Rick Lemis, who writes the “Intelligent Programming” newsletter, referred to a lecture given by John Schulman, a co-founder of OpenAI, seven years ago at the Massachusetts Institute of Technology, in which he described a mathematical function called “Q Star.”
Many researchers believe that the letter “Q” in the name Q Star represents “Q-learning,” which is an artificial intelligence technique that helps the model learn and improve in a specific task by taking correct actions and receiving rewards for them.

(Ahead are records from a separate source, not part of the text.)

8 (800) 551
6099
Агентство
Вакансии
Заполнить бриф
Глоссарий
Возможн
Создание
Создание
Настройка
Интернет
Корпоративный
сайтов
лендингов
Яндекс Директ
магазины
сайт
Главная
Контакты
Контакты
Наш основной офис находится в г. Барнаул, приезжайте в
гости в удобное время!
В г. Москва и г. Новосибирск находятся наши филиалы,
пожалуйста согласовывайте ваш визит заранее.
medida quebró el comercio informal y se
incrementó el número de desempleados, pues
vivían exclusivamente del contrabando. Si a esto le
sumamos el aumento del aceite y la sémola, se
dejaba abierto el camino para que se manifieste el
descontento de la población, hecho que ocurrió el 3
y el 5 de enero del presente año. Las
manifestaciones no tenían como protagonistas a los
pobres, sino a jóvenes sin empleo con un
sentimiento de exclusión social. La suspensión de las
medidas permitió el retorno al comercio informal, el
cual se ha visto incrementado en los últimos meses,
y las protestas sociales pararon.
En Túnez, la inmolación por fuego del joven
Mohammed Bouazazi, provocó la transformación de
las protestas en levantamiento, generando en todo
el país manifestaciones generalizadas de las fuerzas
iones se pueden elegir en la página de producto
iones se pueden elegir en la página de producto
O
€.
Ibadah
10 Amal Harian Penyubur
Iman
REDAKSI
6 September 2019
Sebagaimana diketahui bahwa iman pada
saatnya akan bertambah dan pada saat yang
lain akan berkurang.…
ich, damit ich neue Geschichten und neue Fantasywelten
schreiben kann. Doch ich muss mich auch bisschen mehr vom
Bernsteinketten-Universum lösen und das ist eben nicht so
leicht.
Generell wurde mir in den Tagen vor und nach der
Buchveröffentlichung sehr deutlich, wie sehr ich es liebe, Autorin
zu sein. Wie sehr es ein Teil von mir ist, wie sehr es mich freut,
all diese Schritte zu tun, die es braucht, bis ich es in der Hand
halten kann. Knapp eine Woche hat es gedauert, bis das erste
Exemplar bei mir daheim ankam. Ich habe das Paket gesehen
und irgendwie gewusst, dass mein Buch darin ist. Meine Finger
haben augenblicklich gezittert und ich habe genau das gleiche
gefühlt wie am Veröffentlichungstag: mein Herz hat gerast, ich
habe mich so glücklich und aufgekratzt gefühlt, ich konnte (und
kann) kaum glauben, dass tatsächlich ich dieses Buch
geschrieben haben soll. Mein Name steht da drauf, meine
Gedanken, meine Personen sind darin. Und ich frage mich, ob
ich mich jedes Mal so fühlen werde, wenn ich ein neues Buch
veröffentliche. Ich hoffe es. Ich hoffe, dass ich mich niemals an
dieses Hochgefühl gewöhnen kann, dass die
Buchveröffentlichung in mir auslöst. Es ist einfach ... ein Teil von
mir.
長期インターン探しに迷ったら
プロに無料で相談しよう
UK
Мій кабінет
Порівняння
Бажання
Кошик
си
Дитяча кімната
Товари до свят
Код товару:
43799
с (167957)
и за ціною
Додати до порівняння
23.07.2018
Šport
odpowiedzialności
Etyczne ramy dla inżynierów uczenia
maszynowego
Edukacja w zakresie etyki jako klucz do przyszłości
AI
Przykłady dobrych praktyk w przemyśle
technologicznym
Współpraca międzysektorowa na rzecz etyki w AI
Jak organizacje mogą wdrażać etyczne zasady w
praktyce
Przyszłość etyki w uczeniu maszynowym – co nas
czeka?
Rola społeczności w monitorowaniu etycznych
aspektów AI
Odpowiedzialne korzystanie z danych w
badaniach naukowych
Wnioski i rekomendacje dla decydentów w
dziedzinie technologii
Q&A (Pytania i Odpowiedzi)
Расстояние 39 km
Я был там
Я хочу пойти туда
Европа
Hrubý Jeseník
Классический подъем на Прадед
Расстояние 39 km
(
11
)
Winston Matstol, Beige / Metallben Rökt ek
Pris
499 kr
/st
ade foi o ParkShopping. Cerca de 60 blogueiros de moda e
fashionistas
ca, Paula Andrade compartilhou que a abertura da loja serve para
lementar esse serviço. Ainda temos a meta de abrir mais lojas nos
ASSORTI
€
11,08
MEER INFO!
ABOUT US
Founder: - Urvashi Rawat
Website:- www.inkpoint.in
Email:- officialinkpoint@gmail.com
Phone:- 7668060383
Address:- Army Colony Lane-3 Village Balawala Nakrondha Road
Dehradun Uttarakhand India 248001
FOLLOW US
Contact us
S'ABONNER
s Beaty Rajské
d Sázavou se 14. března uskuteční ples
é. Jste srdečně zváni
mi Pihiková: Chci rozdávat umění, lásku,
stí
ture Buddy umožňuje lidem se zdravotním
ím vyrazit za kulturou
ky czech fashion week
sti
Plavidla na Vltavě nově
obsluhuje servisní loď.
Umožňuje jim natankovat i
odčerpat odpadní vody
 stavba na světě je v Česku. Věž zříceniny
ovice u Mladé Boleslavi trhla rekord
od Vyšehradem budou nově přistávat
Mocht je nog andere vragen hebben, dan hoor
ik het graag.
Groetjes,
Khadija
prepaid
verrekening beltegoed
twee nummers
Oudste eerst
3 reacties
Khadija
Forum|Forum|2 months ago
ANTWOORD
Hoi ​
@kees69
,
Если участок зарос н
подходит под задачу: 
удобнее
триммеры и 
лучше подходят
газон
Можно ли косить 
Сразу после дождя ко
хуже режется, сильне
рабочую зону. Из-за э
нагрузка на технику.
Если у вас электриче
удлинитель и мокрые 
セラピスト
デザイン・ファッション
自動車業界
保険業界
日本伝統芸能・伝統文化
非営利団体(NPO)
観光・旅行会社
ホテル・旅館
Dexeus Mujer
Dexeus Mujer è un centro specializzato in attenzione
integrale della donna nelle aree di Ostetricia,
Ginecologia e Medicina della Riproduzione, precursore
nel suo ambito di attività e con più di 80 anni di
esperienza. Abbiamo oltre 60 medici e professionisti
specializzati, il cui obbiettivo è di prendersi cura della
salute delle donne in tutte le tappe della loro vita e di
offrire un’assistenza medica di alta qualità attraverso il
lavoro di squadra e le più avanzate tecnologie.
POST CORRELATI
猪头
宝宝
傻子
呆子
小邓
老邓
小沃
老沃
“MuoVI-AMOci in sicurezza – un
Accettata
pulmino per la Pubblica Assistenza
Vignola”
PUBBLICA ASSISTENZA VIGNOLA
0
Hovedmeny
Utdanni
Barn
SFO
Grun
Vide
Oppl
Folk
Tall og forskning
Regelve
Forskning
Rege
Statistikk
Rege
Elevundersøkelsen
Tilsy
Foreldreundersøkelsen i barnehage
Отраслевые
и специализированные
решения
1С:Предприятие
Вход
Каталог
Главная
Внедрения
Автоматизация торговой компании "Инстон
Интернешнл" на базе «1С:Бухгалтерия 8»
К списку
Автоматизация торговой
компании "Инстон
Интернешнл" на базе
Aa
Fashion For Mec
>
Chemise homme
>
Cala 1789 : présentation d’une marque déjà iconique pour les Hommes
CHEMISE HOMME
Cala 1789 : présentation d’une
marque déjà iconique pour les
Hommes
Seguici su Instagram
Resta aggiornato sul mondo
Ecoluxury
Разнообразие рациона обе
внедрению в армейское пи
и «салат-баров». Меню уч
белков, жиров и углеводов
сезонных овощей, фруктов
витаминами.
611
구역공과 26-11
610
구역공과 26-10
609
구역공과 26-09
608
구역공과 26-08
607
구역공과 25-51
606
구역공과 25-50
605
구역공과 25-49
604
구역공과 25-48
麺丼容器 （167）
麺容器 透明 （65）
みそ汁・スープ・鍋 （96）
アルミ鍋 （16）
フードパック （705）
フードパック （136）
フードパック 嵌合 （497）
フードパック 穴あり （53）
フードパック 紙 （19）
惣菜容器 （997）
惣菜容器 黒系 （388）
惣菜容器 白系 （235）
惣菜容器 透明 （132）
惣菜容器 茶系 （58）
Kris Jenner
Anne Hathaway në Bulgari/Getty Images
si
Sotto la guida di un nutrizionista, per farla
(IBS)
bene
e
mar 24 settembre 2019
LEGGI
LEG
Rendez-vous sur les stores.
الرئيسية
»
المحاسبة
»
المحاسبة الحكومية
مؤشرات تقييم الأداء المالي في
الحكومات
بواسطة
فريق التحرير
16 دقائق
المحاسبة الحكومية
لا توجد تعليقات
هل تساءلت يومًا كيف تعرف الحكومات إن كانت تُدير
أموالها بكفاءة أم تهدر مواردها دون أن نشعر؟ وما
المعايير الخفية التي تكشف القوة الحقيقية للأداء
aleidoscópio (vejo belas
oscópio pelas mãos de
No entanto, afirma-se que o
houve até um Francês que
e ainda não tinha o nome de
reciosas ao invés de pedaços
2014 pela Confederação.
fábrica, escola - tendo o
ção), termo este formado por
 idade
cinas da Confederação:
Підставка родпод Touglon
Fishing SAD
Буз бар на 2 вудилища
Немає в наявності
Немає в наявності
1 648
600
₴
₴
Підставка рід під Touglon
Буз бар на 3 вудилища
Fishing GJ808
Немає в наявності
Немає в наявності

Researchers suggest that “Star” could be a reference to A Star. A Star is an algorithm used to check the contract that forms the graph and explore paths between these contracts.
In 2014, Google’s AI lab, DeepMind, applied Q-learning technology to create an artificial intelligence algorithm capable of playing Atari 2600 games at a human-level performance.
The roots of the A Star algorithm date back to an academic study published in 1968, and researchers at the University of California, Irvine, have been exploring improving the A Star algorithm using Q-learning for several years. This is what OpenAI is currently striving for.
Researcher Nathan Lambert from the Allen Institute for Artificial Intelligence explained that he believes Q Star is primarily related to AI education to study mathematical issues in high schools, not for use in destroying humanity.
Lambert stated, “Earlier this year, OpenAI published its efforts to improve the mathematical thinking abilities of language models using a technique called reward modeling, and it is interesting to see how mathematical skills can go beyond just making the AI chatbot ChatGPT from OpenAI a better assistant in coding instructions.”
Professor Mark Riddle, a computer science professor at the Georgia Institute of Technology, criticized reports that addressed Q Star and the widespread media campaign about OpenAI’s project and efforts to achieve artificial general intelligence, which is AI capable of performing any task like a human.
Reports mentioned that Q Star could be a step toward artificial general intelligence, but researchers express doubts about it, including Riddle who said, “There is no evidence that large language models or any other technology under development at OpenAI are trending towards artificial general intelligence or any scenarios of human annihilation. OpenAI is simply expanding the current ideas and finding new ways to evolve.”
Riddle added that researchers in academia and industry are following all these ideas and have already published several research papers in the past six months on these topics. It is apparent that researchers at OpenAI will not have fundamentally different ideas from other researchers who are also striving to make progress in the field of artificial intelligence.
Lemis confirms that utilizing the Q Star project with some of the techniques outlined in the research paper published by OpenAI researchers in May could significantly enhance the capabilities of language models.
Lemis says, “Based on the research, it is possible that OpenAI has discovered a way to control inference chains for language models, allowing them to guide models to follow desired logical paths, thereby achieving the desired results.”
This reduces the likelihood of models following uncommon human thinking or false patterns to reach harmful or incorrect conclusions, and most AI researchers agree on the necessity of having ethical methods to train large language models in a way that allows them to process information efficiently.